▶ **DIRECTIONS FOR THIS TASK**:
Wherever a picture appears, skip it and retype the rest of the data exactly.

(Stored data)
-------
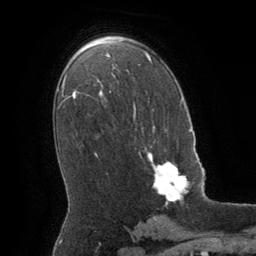
Breast MRI (dynamic contrast-enhanced), one axial slice; slice 37 of 64 in the series (ordered by position); cropped to one breast; dynamic contrast-enhanced series, time point 2 of 8 at this slice position (early post-contrast); 1.5 T; TE 3 ms, TR 6.2 ms; 256 × 256 image matrix. Female patient.
Structures marked on this image (semi-automatically segmented with operator editing):
- enhancing-tissue mask used for the functional tumour volume (all voxels passing the contrast-enhancement thresholds inside the analysis volume; usually the tumour): bounding box [x1, y1, x2, y2] px = [140, 152, 189, 204]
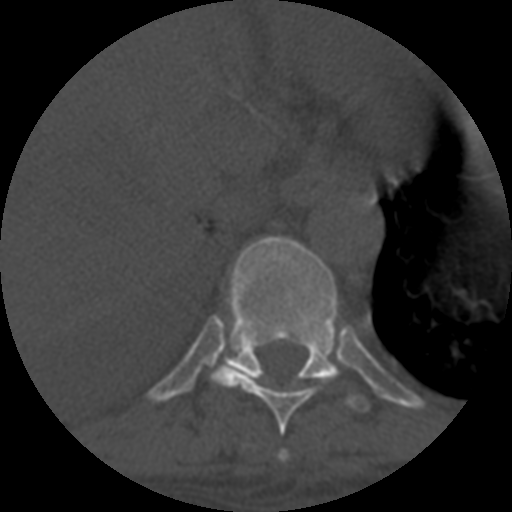
CT including the spine, one axial slice. Position 367 of 708 along the scan axis. Reconstruction kernel STANDARD. 120 kVp. One of 3 acquisitions stored at this slice position. Bone window (W 1800 / L 400 HU). 1.25 mm slice thickness. 512 × 512 image matrix, field of view 160 × 160 mm. Patient age 55 years. Case-level facts recorded for this patient, not image findings: primary cancer: colon; vertebrae with lytic lesions (as recorded): T12, L1, L5.
Structures marked on this image (semi-automatic segmentation, software-assisted and operator-edited):
- T10 vertebra: bounding box <224,236,368,410> (left, top, right, bottom; pixels)
- T8 vertebra: <279,450,288,462>
- T9 vertebra: <209,364,338,435>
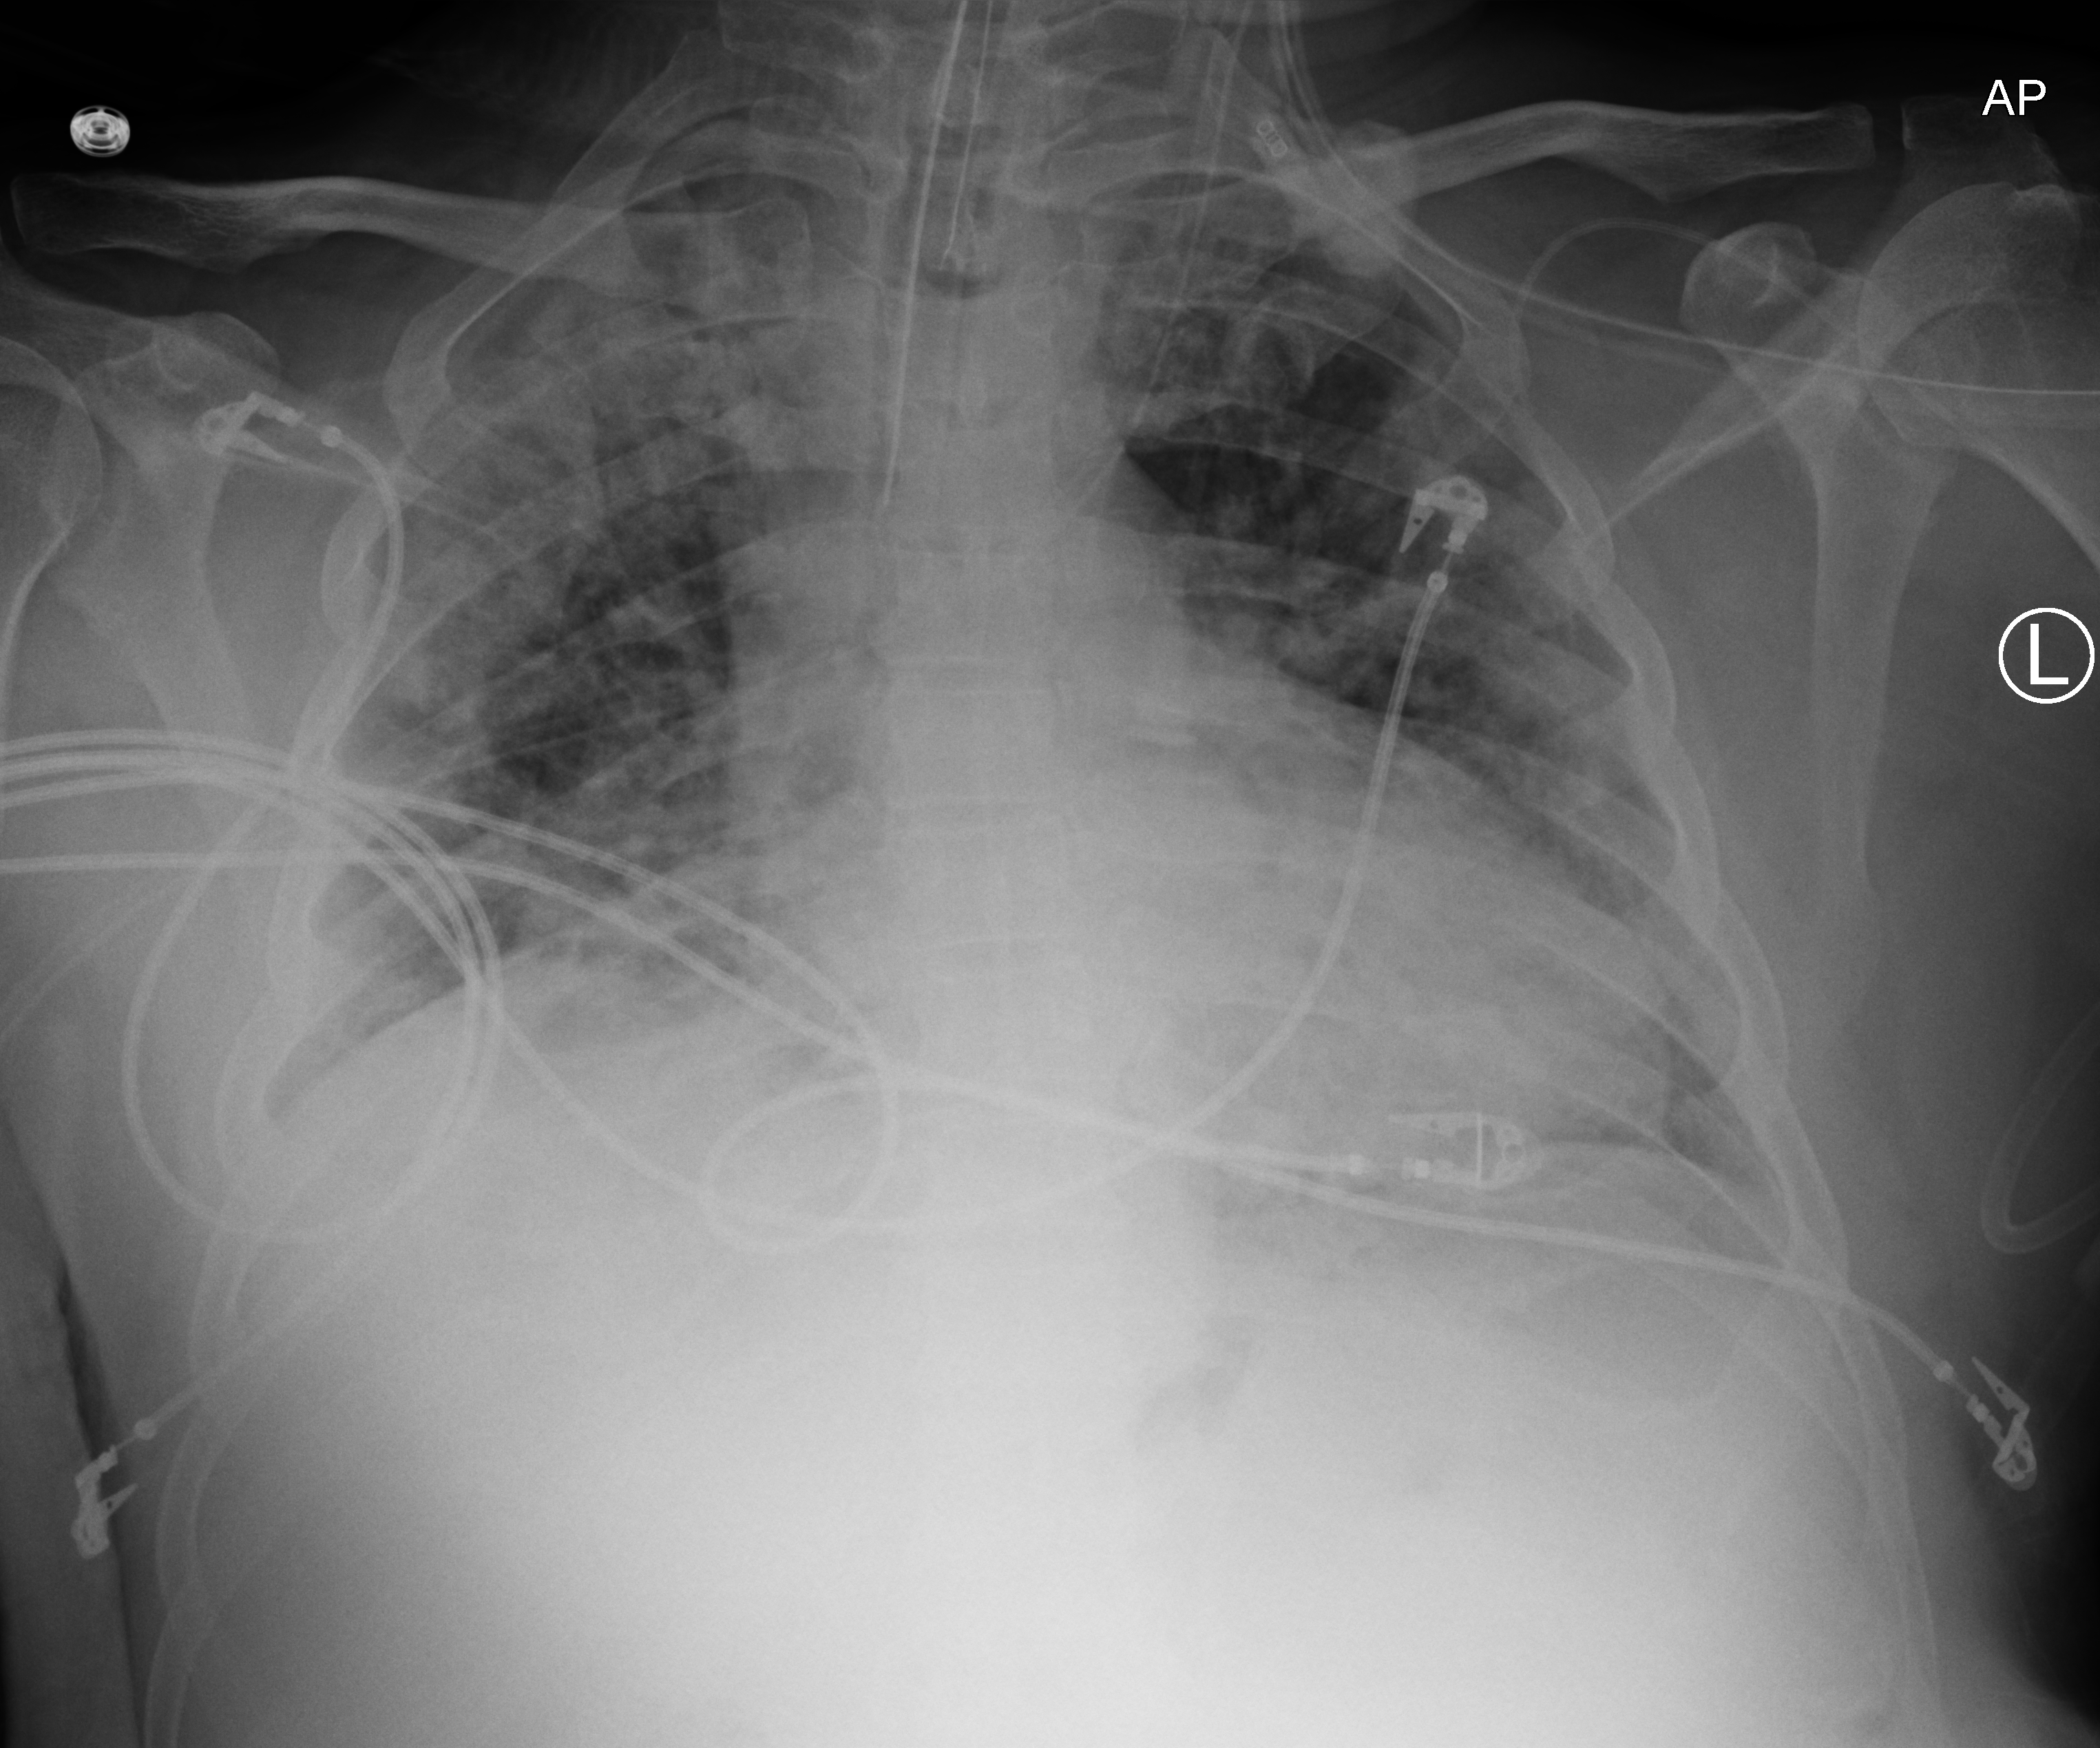
Portable chest radiograph; anteroposterior (AP) projection. Patient hospitalised with COVID-19; male, aged 18–59 years.
Admission-level facts for this patient (not findings on this image; timing relative to this image not recorded):
- admitted to intensive care during this hospital stay: no
- length of hospital stay: 32 days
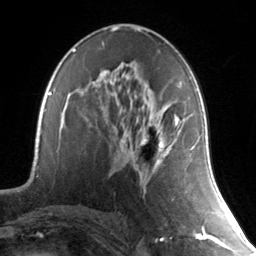
Breast MRI, one axial slice. Position 77 of 134 along the scan axis. Cropped to one breast. Dynamic contrast-enhanced series, time point 2 of 7 at this slice position (early post-contrast). 3 T. TE 1.7 ms, TR 4.6 ms. 1.2 mm slice thickness. 256 × 256 image matrix, field of view 165 × 165 mm. Female patient.
Outlined on this slice (semi-automatically segmented with operator editing):
- enhancing-tissue mask used for the functional tumour volume (all voxels passing the contrast-enhancement thresholds inside the analysis volume; usually the tumour): bounding box (x1, y1, x2, y2) in pixels: (120, 85, 191, 149)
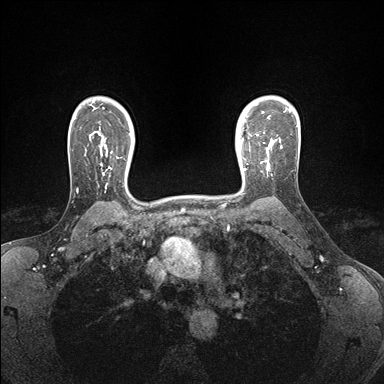
Breast MRI (dynamic contrast-enhanced), one axial slice; position 124 of 176 along the scan axis; dynamic contrast-enhanced series, time point 2 of 7 at this slice position (early post-contrast); 1.5 T; TE 1.5 ms, TR 4.1 ms; 1.1 mm slice thickness; 384 × 384 image matrix. Female patient.
Annotated regions visible in this slice (semi-automatic segmentation, software-assisted and operator-edited):
- enhancing-tissue mask used for the functional tumour volume (all voxels passing the contrast-enhancement thresholds inside the analysis volume; usually the tumour): bounding box [x1, y1, x2, y2] px = [243, 146, 270, 171]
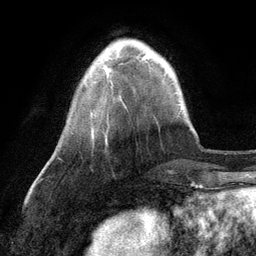
Breast MRI (dynamic contrast-enhanced), one axial slice; position 22 of 134 along the scan axis; cropped to one breast; dynamic contrast-enhanced series, time point 2 of 6 at this slice position (early post-contrast); 3 T; TE 2.8 ms, TR 7.3 ms; 1.2 mm slice thickness; 256 × 256 image matrix, field of view 180 × 180 mm. Female patient.
Annotated regions visible in this slice (semi-automatic segmentation, software-assisted and operator-edited):
- enhancing-tissue mask used for the functional tumour volume (all voxels passing the contrast-enhancement thresholds inside the analysis volume; usually the tumour): bounding box (x1, y1, x2, y2) in pixels: (105, 55, 149, 78)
-------
▶ **SOLUTION TO THIS TASK**:
Breast MRI (dynamic contrast-enhanced), one axial slice; slice 37 of 64 in the series (ordered by position); cropped to one breast; dynamic contrast-enhanced series, time point 2 of 8 at this slice position (early post-contrast); 1.5 T; TE 3 ms, TR 6.2 ms; 256 × 256 image matrix. Female patient.
Structures marked on this image (semi-automatically segmented with operator editing):
- enhancing-tissue mask used for the functional tumour volume (all voxels passing the contrast-enhancement thresholds inside the analysis volume; usually the tumour): bounding box [x1, y1, x2, y2] px = [140, 152, 189, 204]
CT including the spine, one axial slice. Position 367 of 708 along the scan axis. Reconstruction kernel STANDARD. 120 kVp. One of 3 acquisitions stored at this slice position. Bone window (W 1800 / L 400 HU). 1.25 mm slice thickness. 512 × 512 image matrix, field of view 160 × 160 mm. Patient age 55 years. Case-level facts recorded for this patient, not image findings: primary cancer: colon; vertebrae with lytic lesions (as recorded): T12, L1, L5.
Structures marked on this image (semi-automatic segmentation, software-assisted and operator-edited):
- T10 vertebra: bounding box <224,236,368,410> (left, top, right, bottom; pixels)
- T8 vertebra: <279,450,288,462>
- T9 vertebra: <209,364,338,435>
Portable chest radiograph; anteroposterior (AP) projection. Patient hospitalised with COVID-19; male, aged 18–59 years.
Admission-level facts for this patient (not findings on this image; timing relative to this image not recorded):
- admitted to intensive care during this hospital stay: no
- length of hospital stay: 32 days
Breast MRI, one axial slice. Position 77 of 134 along the scan axis. Cropped to one breast. Dynamic contrast-enhanced series, time point 2 of 7 at this slice position (early post-contrast). 3 T. TE 1.7 ms, TR 4.6 ms. 1.2 mm slice thickness. 256 × 256 image matrix, field of view 165 × 165 mm. Female patient.
Outlined on this slice (semi-automatically segmented with operator editing):
- enhancing-tissue mask used for the functional tumour volume (all voxels passing the contrast-enhancement thresholds inside the analysis volume; usually the tumour): bounding box (x1, y1, x2, y2) in pixels: (120, 85, 191, 149)
Breast MRI (dynamic contrast-enhanced), one axial slice; position 124 of 176 along the scan axis; dynamic contrast-enhanced series, time point 2 of 7 at this slice position (early post-contrast); 1.5 T; TE 1.5 ms, TR 4.1 ms; 1.1 mm slice thickness; 384 × 384 image matrix. Female patient.
Annotated regions visible in this slice (semi-automatic segmentation, software-assisted and operator-edited):
- enhancing-tissue mask used for the functional tumour volume (all voxels passing the contrast-enhancement thresholds inside the analysis volume; usually the tumour): bounding box [x1, y1, x2, y2] px = [243, 146, 270, 171]
Breast MRI (dynamic contrast-enhanced), one axial slice; position 22 of 134 along the scan axis; cropped to one breast; dynamic contrast-enhanced series, time point 2 of 6 at this slice position (early post-contrast); 3 T; TE 2.8 ms, TR 7.3 ms; 1.2 mm slice thickness; 256 × 256 image matrix, field of view 180 × 180 mm. Female patient.
Annotated regions visible in this slice (semi-automatic segmentation, software-assisted and operator-edited):
- enhancing-tissue mask used for the functional tumour volume (all voxels passing the contrast-enhancement thresholds inside the analysis volume; usually the tumour): bounding box (x1, y1, x2, y2) in pixels: (105, 55, 149, 78)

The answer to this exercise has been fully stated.